Il ne faut pas laisser passer cette occasion d’un guerre juste, cette notion que les Etats-Unis avait compromise en envahissant l’Irak en 2003, sans aucune légitimité pour le faire. Le Pape lui-même a dit qu’il serait juste de stopper les agresseurs. On peut comprendre la modération du Saint-Père qui a déjà surpris en justifiant une guerre. Mais on doit souhaiter faire davantage que d’empêcher l’extension de l’espace abandonné à l’injustice et la violence. On doit reconquérir le terrain, rétablir le droit, la propriété, la liberté de culte et de croyance et châtier sévèrement ceux qui leur ont porté atteinte. Il ne doit pas s’agir d’arrêter l’EIIL, mais de l’anéantir. Militairement, la chose est facile pour une coalition. Politiquement, il faut que le nouveau gouvernement irakien associe Chiites et Sunnites, en redonnant notamment une place aux anciens membres du Baas. Leur éviction en 2003 a été une faute majeure.

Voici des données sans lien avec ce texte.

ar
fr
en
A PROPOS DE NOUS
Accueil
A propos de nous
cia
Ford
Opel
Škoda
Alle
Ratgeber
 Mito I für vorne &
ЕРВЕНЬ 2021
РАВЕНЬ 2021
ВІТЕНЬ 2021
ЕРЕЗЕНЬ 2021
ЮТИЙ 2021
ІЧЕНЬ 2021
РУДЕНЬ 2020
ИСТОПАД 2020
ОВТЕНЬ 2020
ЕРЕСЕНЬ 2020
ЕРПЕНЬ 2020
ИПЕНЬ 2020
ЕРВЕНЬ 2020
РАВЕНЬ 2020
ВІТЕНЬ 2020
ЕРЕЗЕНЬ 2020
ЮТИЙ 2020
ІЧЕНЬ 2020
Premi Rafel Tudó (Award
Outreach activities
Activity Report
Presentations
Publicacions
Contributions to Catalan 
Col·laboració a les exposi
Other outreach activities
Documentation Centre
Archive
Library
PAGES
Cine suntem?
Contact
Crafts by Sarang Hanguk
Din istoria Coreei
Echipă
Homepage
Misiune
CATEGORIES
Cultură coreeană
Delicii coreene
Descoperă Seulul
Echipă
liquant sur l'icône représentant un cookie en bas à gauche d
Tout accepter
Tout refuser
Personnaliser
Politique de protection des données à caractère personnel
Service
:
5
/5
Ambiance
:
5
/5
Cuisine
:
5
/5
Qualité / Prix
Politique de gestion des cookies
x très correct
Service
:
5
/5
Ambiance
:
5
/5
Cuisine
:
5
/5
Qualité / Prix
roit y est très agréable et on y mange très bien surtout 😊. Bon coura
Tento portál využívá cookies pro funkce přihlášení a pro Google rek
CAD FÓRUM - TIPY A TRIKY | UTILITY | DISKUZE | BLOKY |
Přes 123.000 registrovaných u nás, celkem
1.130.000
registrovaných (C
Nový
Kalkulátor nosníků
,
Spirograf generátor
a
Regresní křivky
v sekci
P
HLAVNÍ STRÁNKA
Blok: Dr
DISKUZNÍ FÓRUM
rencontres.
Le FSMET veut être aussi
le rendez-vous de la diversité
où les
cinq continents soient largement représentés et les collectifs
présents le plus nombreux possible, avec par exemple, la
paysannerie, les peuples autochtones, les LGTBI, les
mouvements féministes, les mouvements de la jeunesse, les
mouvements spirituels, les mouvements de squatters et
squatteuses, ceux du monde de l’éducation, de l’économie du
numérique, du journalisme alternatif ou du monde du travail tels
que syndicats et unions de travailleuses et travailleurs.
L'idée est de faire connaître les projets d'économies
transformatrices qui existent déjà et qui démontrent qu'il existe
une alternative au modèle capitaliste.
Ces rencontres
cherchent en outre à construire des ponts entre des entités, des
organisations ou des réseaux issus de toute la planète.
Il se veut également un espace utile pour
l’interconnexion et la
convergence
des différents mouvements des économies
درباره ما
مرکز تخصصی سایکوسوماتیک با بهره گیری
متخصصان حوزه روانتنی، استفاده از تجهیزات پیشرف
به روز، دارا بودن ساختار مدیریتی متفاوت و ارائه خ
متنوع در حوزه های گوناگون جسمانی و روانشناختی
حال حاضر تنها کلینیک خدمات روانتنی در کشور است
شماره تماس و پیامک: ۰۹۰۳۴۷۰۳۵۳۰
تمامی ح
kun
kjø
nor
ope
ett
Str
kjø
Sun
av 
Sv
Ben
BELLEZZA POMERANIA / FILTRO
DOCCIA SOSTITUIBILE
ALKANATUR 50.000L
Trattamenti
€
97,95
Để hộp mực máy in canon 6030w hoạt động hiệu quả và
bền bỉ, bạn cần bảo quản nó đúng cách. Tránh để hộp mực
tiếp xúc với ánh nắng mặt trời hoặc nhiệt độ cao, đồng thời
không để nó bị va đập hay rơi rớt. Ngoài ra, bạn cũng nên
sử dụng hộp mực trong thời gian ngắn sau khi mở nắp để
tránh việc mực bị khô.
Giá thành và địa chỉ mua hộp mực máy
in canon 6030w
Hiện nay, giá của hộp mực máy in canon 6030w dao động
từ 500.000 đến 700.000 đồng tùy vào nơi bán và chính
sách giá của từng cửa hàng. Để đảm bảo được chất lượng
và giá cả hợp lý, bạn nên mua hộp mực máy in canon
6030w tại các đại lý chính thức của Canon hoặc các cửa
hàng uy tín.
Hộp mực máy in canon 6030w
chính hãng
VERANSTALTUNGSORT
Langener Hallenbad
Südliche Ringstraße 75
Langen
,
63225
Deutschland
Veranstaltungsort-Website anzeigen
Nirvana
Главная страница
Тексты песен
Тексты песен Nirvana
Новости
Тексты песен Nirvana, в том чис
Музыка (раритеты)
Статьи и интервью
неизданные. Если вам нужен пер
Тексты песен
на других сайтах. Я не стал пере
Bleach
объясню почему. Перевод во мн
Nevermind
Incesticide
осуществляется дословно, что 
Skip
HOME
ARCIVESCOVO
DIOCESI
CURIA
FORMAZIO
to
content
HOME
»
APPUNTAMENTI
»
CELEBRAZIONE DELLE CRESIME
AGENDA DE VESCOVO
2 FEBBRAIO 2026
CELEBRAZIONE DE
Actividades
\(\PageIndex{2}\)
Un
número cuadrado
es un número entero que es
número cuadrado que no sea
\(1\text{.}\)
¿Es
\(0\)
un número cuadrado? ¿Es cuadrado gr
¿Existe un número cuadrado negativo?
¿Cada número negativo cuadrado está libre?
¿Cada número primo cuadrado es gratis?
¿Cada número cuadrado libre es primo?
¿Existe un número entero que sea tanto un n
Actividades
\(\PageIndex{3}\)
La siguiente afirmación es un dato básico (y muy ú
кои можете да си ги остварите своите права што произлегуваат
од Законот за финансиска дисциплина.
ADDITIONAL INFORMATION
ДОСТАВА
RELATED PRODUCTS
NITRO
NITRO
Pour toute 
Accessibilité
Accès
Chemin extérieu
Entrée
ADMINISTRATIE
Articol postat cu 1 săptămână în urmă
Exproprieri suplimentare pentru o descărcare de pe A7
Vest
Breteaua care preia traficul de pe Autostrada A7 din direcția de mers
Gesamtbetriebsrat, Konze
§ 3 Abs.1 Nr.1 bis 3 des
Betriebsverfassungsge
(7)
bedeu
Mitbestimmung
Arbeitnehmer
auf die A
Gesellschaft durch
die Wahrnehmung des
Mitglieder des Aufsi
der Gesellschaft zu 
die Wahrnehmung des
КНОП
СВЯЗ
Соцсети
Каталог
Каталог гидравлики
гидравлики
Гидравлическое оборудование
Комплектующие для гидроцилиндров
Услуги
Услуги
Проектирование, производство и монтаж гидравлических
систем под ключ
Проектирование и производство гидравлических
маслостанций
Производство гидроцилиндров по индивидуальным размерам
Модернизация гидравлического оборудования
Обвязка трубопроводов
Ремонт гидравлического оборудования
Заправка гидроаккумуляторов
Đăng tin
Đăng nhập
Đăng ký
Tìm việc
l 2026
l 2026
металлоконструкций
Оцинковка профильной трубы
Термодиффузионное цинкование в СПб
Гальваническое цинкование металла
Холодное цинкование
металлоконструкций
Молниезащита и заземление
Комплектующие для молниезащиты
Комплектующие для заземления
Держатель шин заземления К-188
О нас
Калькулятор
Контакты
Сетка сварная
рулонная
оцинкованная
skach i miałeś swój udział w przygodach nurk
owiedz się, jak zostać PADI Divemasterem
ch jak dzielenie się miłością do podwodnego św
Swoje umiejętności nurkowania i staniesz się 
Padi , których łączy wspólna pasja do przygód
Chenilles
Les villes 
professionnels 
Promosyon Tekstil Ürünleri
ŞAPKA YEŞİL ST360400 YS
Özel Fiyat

Le Président Obama a pris soin de ne pas stigmatiser l’Islam. Il y a toujours entre les textes fondateurs d’une religion et les comportements de ceux qui s’en réclament des évolutions voire des contradictions. On peut souhaiter que les Musulmans d’aujourd’hui pratiquent leurs rites sans ostentation et obéissent aux commandements de manière raisonnable, comme le font les autres religions. Néanmoins, on ne doit pas méconnaître quelques réalités. D’abord, le Coran et les Evangiles n’ont pas du tout le même rapport à la violence. Les vies du Christ et du Prophète non plus. En second lieu, l’Islam soumet la politique et le droit à la religion et les confond. Le Christianisme les distingue. Cette différence explique le rapport de l’un et de l’autre à la démocratie. Le mirage du Printemps Arabe s’est dissipé en même temps que les illusions dont se berçait le Président américain à ce sujet. En troisième lieu, aux limites du monde musulman, du Nigéria à la Chine, des exactions, des attentats, des enlèvements, des traitements odieux à l’encontre des femmes sont commis en relation avec la religion. Un langage de vérité, un dialogue sincère mais ferme seront plus efficaces qu’un discours superficiel et convenu sur la tolérance.